Mexico’s Ley del Impuesto sobre la Renta (LISR) is the federal income tax statute most relevant to crypto-asset income and gains in Mexico. As of June 30, 2026, the LISR is in force. The official consolidated text states that the current law was published in the Diario Oficial de la Federación on Dec. 11, 2013, entered into force on Jan. 1, 2014, and was last reformed on Apr. 1, 2024.
This profile tracks the LISR as it applies to crypto-assets through general income and asset-disposal concepts. It should not be read as legal, tax, investment, or compliance advice. The LISR does not create a standalone cryptocurrency tax chapter, does not define “cryptocurrency,” and does not expressly assign every token activity to a single tax category.
Key income tax treatment for crypto-assets in Mexico
Article 1 of the LISR sets the basic jurisdictional scope for income tax. Mexican resident individuals and legal entities are subject to income tax on income regardless of where the source of wealth is located, while non-residents are covered when income is attributable to a Mexican permanent establishment or to Mexican-source income.
For legal entities, Article 16 provides that resident legal persons accumulate all income received in cash, in goods, in services, in credit, or of any other type. For individuals, Article 90 uses similarly broad language for resident individuals who obtain income in cash, in goods, in credit, in services where specified by law, or of any other type. These provisions are the main starting point for analyzing whether crypto-related receipts, disposals, business income, mining income, staking rewards, or other token-linked amounts may be income under Mexican law.

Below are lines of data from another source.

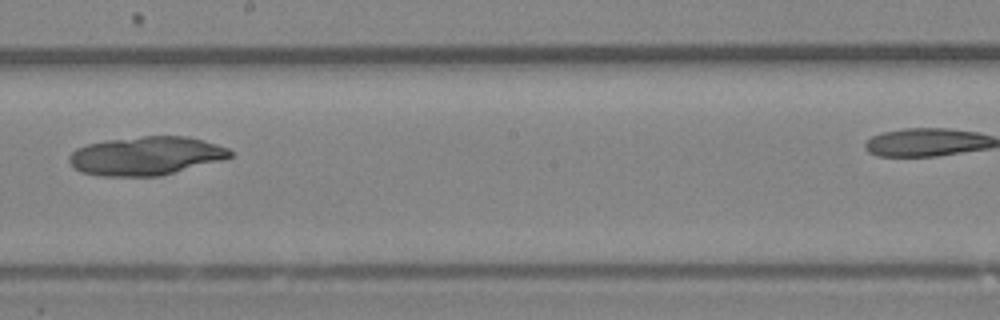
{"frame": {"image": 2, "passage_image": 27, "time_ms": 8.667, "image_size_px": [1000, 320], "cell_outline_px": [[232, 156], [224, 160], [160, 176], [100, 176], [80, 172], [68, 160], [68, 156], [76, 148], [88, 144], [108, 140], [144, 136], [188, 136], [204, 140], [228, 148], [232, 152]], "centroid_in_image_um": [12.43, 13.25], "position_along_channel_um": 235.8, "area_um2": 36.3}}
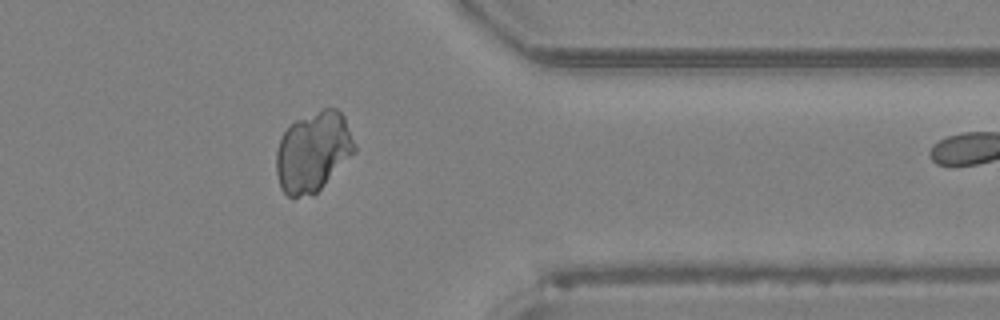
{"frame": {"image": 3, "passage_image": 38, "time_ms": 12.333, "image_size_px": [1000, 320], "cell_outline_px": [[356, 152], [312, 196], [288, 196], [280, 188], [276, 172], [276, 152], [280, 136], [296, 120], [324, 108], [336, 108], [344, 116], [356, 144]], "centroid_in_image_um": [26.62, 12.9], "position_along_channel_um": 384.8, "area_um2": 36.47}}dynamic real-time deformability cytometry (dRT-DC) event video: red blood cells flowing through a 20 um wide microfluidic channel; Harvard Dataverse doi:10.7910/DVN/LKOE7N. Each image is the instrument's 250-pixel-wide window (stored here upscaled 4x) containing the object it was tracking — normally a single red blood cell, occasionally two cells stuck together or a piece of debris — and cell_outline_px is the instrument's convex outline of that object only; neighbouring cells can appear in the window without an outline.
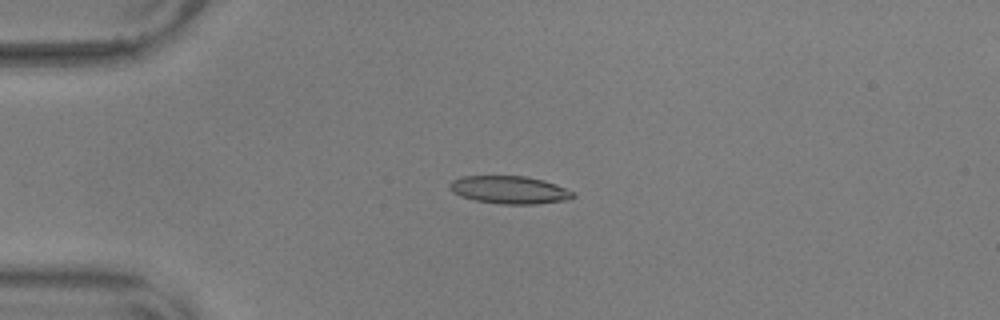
{"species": "common noctule bat (a hibernating species)", "species_latin": "Nyctalus noctula", "temperature_condition": "warm", "stored_images_in_passage": 32, "camera_frame_rate_fps": 3000, "um_per_image_px": 0.085, "animal": {"sex": "male", "body_mass_g": 17.9, "forearm_length_mm": 54.2}, "frame": {"image": 1, "passage_image": 1, "time_ms": 0.0, "image_size_px": [1000, 320], "cell_outline_px": [[576, 196], [564, 200], [536, 204], [500, 204], [476, 200], [460, 196], [452, 192], [448, 184], [452, 180], [460, 176], [524, 176], [544, 180], [556, 184], [572, 192]], "centroid_in_image_um": [43.26, 16.13], "position_along_channel_um": 41.7, "area_um2": 19.88}}
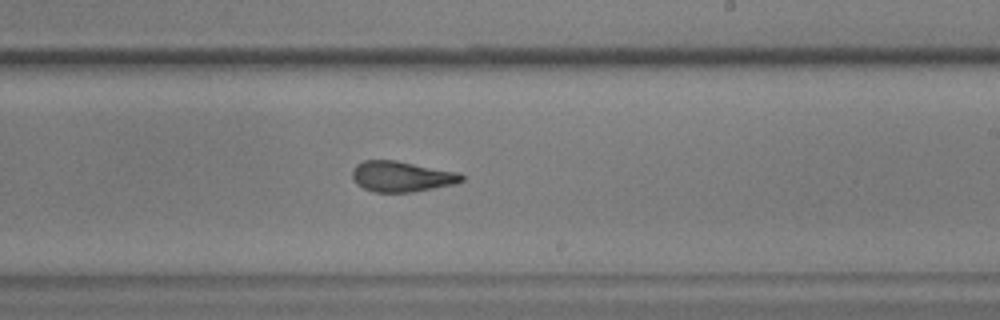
{"frame": {"image": 2, "passage_image": 21, "time_ms": 6.667, "image_size_px": [1000, 320], "cell_outline_px": [[464, 180], [456, 184], [412, 192], [372, 192], [356, 184], [352, 180], [352, 168], [356, 164], [364, 160], [396, 160], [460, 172], [464, 176]], "centroid_in_image_um": [34.13, 15.0], "position_along_channel_um": 254.9, "area_um2": 19.83}}
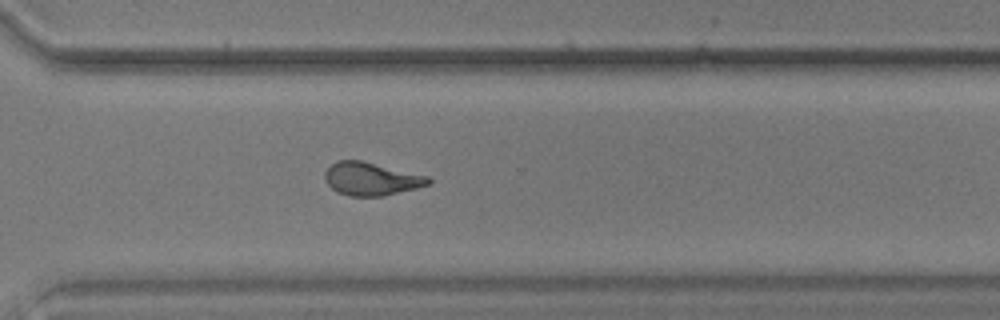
{"frame": {"image": 3, "passage_image": 28, "time_ms": 9.0, "image_size_px": [1000, 320], "cell_outline_px": [[432, 180], [428, 184], [416, 188], [384, 196], [348, 196], [336, 192], [324, 180], [324, 172], [336, 160], [360, 160], [428, 176]], "centroid_in_image_um": [31.51, 15.21], "position_along_channel_um": 339.1, "area_um2": 19.88}, "authors_computed_cell_mechanics": {"area_um2": 19.8832, "velocity_mm_per_s": 3.6156, "shape_relaxation_time_tau1_ms": 5.4894, "shape_relaxation_time_tau2_ms": 1.6913, "deformation_change_tau1": 0.2057, "deformation_change_tau2": 0.0953}}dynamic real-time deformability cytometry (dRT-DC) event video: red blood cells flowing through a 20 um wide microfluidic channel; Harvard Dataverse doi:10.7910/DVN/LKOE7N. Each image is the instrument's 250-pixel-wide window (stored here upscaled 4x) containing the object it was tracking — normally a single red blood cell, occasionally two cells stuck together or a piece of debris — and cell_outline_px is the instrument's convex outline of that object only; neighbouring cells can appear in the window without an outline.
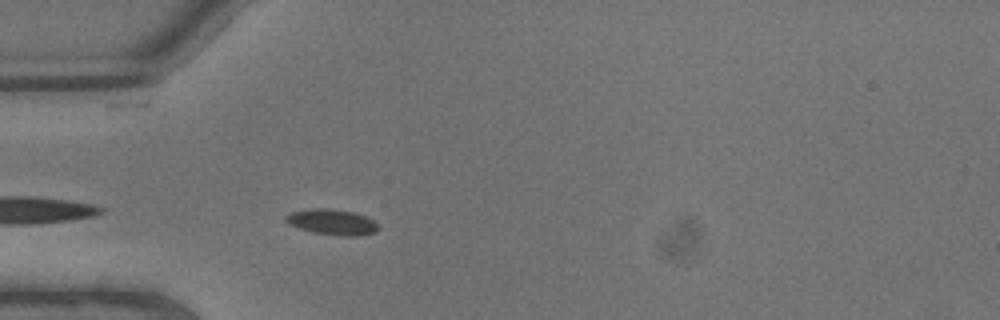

Asset disposal and gains framework
Where a crypto-asset transaction is analyzed as an asset disposal, the relevant LISR provisions are in Title IV, Chapter IV, on income from the alienation of goods. Article 119 provides that income from the alienation of goods is determined by reference to the cases provided in the Código Fiscal de la Federación, and Article 120 sets the annual income-tax calculation for gains from those disposals.
Article 121 lists deductions available to individuals for disposals, including verified acquisition cost and certain commissions or mediation payments connected with acquisition or disposal. Article 126 contains provisional-payment rules, including a provision for the alienation of “other goods” under which the payment may be calculated at 20% of the total transaction amount, subject to the article’s conditions and exclusions. Because the statute does not expressly mention crypto-assets, editors should frame this as the general statutory framework that may be relevant, not as a bespoke crypto-tax rule.
Regulatory context for “virtual assets”
The financial-regulatory definition comes from the Ley para Regular las Instituciones de Tecnología Financiera. Article 30 defines a virtual asset as an electronically recorded representation of value used by the public as a means of payment for legal acts and transferable only through electronic means. It excludes Mexican legal tender, foreign currency, and assets denominated in legal tender or foreign currency. The same article states that fintech institutions may operate only with virtual assets determined by Banco de México and require prior authorization.
The Servicio de Administración Tributaria also treats certain virtual-asset activities as vulnerable activities under Mexico’s anti-money laundering framework. SAT guidance describes non-financial entities that provide exchange platforms, wallets, purchase and sale sites, ATMs, or similar digital platforms as supervised for this activity under the LFPIORPI framework. That AML registration and notice regime is separate from the income tax rules in the LISR.
Status and editor notes
A February 2024 Cámara de Diputados Gaceta initiative proposed adding a crypto reference to Article 129 of the LISR. The official consolidated LISR text used for this profile does not show that proposal as operative law. Editors should monitor future tax reform packages, SAT rules, and judicial or administrative interpretations before describing any crypto-specific income tax regime as enacted.